▸ ASSIGNMENT
Within the listing below, show every line that contains the word "lines".

+++ MATERIAL SUPPLIED

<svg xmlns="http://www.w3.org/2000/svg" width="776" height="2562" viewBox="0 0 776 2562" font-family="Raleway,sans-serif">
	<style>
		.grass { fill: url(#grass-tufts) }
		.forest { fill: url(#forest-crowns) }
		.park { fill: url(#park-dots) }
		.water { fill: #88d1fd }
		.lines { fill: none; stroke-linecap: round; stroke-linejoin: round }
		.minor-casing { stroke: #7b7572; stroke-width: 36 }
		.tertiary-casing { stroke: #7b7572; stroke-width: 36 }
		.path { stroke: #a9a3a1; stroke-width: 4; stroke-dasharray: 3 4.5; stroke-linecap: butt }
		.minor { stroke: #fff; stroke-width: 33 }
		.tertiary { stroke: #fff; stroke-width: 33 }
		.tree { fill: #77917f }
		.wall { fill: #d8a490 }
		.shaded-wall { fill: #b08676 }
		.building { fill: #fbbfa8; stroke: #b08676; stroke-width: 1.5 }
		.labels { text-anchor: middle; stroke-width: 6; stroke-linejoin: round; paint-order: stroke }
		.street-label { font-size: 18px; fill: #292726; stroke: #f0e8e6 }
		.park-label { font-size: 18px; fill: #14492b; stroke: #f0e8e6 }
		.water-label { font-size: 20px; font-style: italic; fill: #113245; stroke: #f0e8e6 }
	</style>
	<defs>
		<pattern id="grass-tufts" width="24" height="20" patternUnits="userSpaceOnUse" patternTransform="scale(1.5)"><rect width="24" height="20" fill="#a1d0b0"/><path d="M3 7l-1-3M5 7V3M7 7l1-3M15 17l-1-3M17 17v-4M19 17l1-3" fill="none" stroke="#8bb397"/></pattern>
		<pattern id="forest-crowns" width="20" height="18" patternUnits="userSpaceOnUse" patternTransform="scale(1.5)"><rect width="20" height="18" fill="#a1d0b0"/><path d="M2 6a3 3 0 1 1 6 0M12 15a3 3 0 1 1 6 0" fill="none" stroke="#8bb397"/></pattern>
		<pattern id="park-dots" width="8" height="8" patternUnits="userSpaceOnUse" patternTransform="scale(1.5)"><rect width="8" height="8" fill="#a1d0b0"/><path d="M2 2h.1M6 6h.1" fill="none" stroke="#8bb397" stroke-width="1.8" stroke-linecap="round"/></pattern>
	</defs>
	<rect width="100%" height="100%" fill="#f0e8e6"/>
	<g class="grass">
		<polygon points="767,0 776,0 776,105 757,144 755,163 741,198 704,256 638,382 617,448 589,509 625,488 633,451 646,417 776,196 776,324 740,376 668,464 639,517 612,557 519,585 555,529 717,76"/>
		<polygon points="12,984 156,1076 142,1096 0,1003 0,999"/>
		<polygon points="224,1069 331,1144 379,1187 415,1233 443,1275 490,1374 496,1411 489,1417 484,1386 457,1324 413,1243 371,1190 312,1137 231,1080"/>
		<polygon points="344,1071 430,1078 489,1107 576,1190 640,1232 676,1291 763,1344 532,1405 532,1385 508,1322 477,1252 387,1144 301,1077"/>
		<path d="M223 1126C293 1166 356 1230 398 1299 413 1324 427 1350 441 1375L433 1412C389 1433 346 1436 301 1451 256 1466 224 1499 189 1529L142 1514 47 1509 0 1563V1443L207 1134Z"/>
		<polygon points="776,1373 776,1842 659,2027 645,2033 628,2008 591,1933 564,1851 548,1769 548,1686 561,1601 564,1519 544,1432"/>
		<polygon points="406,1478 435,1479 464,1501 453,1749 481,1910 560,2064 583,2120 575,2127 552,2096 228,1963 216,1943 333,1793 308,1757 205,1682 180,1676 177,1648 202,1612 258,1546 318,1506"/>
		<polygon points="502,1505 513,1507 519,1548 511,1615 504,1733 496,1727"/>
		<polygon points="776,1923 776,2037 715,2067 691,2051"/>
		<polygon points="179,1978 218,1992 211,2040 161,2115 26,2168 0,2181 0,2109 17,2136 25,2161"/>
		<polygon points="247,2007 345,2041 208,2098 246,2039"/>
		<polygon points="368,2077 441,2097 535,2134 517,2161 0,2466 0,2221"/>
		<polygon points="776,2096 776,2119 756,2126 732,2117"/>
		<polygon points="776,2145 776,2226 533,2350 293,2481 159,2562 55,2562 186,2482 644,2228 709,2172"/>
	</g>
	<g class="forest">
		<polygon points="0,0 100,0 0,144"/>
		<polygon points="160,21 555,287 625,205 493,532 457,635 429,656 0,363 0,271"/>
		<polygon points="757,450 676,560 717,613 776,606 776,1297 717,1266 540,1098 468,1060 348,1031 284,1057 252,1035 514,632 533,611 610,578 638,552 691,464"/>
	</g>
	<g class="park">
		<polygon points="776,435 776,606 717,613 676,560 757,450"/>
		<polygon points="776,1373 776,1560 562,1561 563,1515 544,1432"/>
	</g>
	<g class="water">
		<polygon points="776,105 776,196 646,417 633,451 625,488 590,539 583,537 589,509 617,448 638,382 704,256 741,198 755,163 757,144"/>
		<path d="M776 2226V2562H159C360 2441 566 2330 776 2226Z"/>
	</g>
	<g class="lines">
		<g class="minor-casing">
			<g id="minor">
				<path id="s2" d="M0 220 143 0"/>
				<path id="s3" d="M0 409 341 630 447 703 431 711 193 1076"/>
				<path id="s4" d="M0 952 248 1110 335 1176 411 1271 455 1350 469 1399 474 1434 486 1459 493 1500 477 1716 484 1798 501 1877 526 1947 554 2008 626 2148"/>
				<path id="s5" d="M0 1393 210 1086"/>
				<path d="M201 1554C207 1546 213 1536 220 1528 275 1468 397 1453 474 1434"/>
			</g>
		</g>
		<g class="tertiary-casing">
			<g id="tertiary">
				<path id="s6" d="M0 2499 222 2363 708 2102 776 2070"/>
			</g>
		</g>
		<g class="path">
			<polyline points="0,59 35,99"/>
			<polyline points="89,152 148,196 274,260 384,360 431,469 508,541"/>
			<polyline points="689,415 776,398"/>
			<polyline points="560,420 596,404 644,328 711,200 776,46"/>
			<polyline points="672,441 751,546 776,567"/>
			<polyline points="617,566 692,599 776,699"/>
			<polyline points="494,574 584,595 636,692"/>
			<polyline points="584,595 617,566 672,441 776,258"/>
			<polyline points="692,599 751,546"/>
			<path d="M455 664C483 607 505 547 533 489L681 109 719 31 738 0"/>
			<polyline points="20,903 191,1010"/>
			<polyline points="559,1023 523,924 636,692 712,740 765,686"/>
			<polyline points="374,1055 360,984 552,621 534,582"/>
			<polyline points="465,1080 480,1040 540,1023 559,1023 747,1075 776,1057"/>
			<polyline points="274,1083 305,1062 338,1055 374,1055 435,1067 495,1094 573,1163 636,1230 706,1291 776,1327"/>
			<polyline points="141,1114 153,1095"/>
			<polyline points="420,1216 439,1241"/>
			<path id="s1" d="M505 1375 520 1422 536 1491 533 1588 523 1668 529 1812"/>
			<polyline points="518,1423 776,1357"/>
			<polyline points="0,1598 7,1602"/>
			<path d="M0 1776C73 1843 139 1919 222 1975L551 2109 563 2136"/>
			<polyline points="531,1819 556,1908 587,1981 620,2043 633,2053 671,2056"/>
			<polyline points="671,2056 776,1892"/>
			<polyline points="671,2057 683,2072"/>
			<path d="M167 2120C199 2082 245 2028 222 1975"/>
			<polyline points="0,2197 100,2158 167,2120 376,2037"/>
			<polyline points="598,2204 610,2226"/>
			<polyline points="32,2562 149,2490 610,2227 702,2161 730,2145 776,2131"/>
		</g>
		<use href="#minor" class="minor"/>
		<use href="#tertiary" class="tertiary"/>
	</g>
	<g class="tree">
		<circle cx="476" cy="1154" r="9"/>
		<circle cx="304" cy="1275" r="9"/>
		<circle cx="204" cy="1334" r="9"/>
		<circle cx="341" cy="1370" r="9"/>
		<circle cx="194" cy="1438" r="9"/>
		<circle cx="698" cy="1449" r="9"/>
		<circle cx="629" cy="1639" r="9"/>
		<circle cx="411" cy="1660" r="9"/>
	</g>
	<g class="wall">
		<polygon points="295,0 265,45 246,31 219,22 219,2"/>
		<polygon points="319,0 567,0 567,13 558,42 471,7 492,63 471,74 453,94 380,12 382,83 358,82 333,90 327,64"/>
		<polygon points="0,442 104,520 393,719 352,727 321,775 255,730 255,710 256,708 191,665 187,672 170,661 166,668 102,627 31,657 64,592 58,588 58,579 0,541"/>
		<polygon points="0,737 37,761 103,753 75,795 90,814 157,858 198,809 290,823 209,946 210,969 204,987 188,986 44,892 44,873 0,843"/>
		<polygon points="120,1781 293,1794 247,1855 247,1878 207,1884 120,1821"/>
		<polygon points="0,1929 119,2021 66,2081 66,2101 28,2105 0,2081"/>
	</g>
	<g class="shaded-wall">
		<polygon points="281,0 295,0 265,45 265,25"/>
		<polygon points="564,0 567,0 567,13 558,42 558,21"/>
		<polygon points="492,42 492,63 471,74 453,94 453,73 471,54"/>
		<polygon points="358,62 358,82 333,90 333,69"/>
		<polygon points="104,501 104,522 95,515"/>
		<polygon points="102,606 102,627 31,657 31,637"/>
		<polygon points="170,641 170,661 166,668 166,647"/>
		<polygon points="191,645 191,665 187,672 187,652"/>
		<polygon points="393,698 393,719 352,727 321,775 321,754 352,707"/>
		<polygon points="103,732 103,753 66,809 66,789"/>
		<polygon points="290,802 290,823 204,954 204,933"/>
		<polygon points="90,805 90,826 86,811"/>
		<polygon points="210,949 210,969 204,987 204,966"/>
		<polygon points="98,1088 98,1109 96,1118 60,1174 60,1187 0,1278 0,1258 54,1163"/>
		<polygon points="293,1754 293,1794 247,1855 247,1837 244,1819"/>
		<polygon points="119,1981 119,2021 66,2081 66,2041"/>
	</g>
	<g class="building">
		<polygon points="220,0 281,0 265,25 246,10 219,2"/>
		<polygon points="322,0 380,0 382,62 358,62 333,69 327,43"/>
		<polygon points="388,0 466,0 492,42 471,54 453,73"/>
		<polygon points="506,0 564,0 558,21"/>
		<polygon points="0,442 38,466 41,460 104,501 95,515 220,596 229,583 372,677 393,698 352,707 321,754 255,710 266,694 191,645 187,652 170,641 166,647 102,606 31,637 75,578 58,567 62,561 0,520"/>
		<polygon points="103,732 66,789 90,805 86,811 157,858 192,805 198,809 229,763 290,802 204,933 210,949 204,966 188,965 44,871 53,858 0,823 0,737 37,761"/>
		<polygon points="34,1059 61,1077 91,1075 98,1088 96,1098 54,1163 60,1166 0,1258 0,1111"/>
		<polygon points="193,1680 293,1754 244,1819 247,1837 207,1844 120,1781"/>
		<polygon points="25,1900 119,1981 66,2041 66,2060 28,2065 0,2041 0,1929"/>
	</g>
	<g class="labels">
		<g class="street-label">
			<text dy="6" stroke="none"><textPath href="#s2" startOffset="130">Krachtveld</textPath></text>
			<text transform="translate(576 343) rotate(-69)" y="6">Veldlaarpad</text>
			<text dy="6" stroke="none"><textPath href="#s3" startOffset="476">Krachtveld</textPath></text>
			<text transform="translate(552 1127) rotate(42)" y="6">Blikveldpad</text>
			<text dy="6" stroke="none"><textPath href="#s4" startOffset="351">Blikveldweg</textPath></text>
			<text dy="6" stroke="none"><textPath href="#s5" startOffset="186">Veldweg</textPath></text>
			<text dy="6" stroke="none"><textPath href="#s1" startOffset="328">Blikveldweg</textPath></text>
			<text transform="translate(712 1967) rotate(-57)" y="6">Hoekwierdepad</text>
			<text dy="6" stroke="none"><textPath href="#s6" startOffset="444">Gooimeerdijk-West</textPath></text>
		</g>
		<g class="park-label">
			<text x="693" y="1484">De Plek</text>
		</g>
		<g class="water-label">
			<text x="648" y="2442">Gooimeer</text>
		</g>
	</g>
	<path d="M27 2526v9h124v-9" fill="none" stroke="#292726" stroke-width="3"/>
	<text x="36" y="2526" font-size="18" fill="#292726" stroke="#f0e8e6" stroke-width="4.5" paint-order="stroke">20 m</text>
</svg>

++++++
+++ MATERIAL SUPPLIED

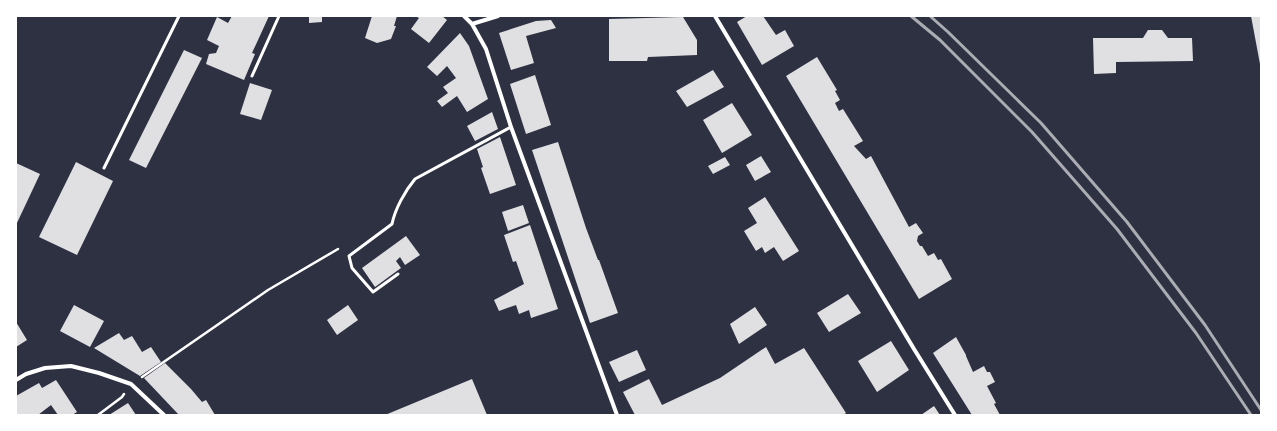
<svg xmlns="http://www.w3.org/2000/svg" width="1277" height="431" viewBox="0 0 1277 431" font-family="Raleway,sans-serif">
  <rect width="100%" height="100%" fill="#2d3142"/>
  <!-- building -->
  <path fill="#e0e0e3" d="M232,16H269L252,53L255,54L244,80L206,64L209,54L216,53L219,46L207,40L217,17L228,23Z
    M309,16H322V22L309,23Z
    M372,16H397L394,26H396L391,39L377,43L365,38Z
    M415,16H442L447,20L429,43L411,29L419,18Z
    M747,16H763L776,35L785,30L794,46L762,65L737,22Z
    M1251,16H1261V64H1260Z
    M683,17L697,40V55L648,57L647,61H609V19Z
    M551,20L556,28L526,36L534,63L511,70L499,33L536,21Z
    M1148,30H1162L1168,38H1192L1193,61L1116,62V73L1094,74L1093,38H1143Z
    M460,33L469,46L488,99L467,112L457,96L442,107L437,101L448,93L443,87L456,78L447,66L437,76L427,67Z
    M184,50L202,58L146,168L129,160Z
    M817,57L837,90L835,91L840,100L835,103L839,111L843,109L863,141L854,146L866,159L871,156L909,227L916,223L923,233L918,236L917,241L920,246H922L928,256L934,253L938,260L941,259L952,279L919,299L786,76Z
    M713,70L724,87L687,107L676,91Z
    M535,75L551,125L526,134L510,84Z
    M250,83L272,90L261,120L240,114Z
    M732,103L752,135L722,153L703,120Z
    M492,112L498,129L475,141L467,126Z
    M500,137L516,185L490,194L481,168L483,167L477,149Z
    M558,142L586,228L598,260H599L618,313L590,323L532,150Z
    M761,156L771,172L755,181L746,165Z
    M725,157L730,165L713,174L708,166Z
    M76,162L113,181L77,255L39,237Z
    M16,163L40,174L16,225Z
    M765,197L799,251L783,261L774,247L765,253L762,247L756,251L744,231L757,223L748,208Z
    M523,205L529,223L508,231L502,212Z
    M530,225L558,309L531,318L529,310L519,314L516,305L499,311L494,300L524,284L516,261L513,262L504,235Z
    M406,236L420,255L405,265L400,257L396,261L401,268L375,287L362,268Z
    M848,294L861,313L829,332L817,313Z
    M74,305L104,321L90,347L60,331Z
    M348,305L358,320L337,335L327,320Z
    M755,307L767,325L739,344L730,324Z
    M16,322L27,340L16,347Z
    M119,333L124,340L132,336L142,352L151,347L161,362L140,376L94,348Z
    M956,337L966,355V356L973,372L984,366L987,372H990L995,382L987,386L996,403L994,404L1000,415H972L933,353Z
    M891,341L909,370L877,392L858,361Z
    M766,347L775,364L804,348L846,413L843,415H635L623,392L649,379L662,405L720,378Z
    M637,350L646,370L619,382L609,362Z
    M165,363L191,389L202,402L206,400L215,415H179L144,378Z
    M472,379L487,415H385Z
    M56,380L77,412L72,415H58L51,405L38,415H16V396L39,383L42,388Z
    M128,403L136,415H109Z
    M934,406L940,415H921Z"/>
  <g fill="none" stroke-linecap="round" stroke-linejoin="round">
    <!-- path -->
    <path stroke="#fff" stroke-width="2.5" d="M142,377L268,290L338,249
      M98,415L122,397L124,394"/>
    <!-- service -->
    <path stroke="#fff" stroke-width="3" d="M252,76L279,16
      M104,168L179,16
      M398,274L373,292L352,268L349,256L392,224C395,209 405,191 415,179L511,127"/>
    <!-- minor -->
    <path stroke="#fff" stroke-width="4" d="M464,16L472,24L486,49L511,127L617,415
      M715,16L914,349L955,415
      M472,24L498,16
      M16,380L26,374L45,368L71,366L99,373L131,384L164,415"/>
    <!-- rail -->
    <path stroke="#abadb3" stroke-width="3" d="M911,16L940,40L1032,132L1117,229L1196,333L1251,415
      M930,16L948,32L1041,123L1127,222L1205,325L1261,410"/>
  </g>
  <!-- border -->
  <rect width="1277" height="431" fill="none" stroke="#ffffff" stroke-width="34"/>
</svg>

++++++

▸ YOUR RESPONSE
		.lines { fill: none; stroke-linecap: round; stroke-linejoin: round }
	<g class="lines">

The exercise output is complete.